Chief executive David Prentice said the key drivers of the reduction in ebitdaf were a reduction in the ‘fair value’ of the company’s carbon credits after a gain in the prior year (net difference of $12m), along with additional new generation development expenditure ($6m) and a difference in the allocation of corporate costs ($5m).
“The first six months of the financial year was certainly a challenge,” Prentice said.
In the first quarter, the company navigated low hydro flows and high prices, and then in the second quarter it was strong hydro flows and low prices.
“Things settled down in the second half of the year, and the final quarter of the year finished particularly strongly with solid wholesale prices and strong generation volumes,” he said.
Manawa’s $150m bond issue was well supported.
The company declared an 8.5 cents per share dividend, taking the full-year dividend to 16 cents a share.
Prentice said the company had initially focused on relaunching as Manawa Energy.
“We have a diverse portfolio of existing renewable generation assets, strong development capability, a supportive major shareholder, and significant, flexible funding ability,” he said.
The company reported total electricity generation of 1917 gigawatt hours, up nine per cent on the 1760 gigawatt hours generated in 2022.
Manawa said important milestones were achieved across the new developments pipeline and the ongoing asset enhancement programme.
Prentice said Manawa’s pipeline of potential wind and solar developments had increased further to more than 900 megawatts over the past 11 months.
“We know Aotearoa New Zealand needs a huge amount of investment in renewable generation over the coming decades – this is inextricably linked to our strategy.
“We’re working hard to ensure we’re playing our part in meeting the rising tide of demand for electricity,” he said.

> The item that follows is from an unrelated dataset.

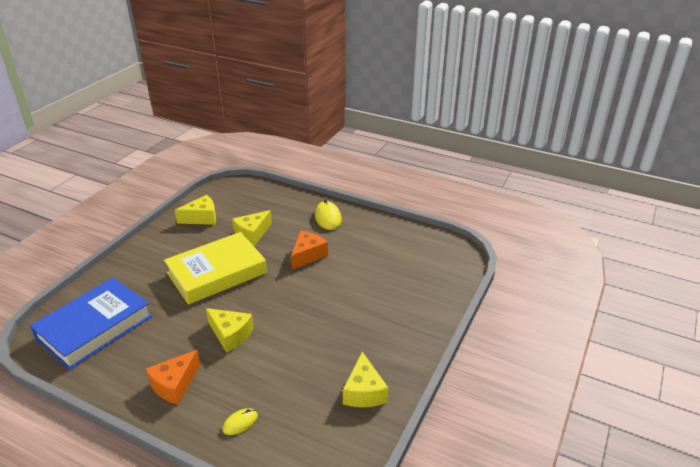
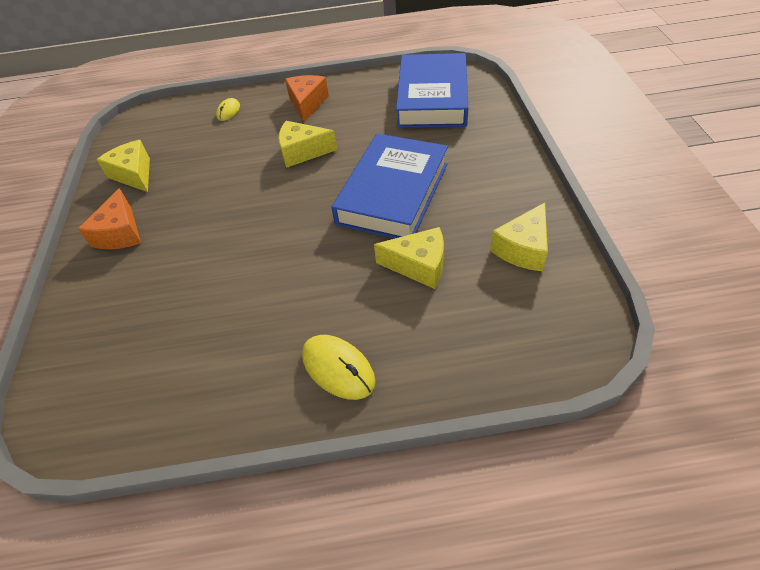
camera: 150 degrees right, 15 degrees up
yellow book [164,232,267,305] -> blue book [331,134,448,239]
yellow cheese [232,210,272,246] -> yellow cheese turned 90 degrees clockwise [374,227,444,289]
orange cheese [291,231,328,270] -> orange cheese moved to [78,188,141,249]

“As part of the portfolio of development options we are considering, we are advancing work on a 28-megawatt solar farm adjacent to the Argyle power station, part of our Branch River hydro scheme in Marlborough.”
Manawa anticipates this project will, if pursued, deliver enough electricity to power around 8,000 average homes.
The site had a great solar resource, excellent access to transmission, good construction characteristics, and was close to resources at the Argyle station.
“If it proceeds, we estimate the solar farm will cost around $55-60m to construct and we hope it will be up and running by 2026.”
Manawa’s announced earlier this month that it was pursuing the 230MW Project Huriwaka wind development in the central North Island.
“If it proceeds, it is expected to generate around 800GWh of electricity each year.”
Manawa said it was investing heavily in its existing generation assets and that it was on track to be delivering around an extra 80 gigawatt hours of electricity per year from these assets by the 2028 financial year.
Asset enhancement projects had been completed at the Branch River and Cobb River schemes, and major projects were also in full swing at the Waipori and Deep Stream schemes.
Manawa’s net profit came to $444m, up from $120m in the previous year, underpinned by the successful sale of the Trustpower mass market retail business early in the year.
Looking ahead, Manawa said it continued to be largely insulated from the high inflationary environment in Aotearoa New Zealand, with its revenue streams mostly linked to wholesale pricing or inflation-indexed contracts.
Prentice said there were headwinds from general cost inflation, particularly for new development project returns and major enhancement projects, but these were expected to be largely offset by projected increases in future wholesale electricity prices.
He said the company’s capital expenditure programme over the next three years was going to be significant.
The company’s guidance is unchanged from the detailed information provided in March 2023. Ebitdaf in FY24 is expected to be in the range of $120m to $140m, assuming wholesale prices remain materially in line with the current ASX forward curve, average hydrological conditions, operational expenditure of around $8m in relation to new developments, no material adverse events, and generation volumes of approximately 1915 gigawatt hours.
Capital expenditure over is expected to be in the range of $65m-$80m.
“It will undoubtedly continue to be a period of huge change and opportunity in the renewable energy sector,” Prentice said.
“We’re excited about the future as we continue to bring our strategy to life, creating value as we play our part in powering a sustainable future for Aotearoa New Zealand.”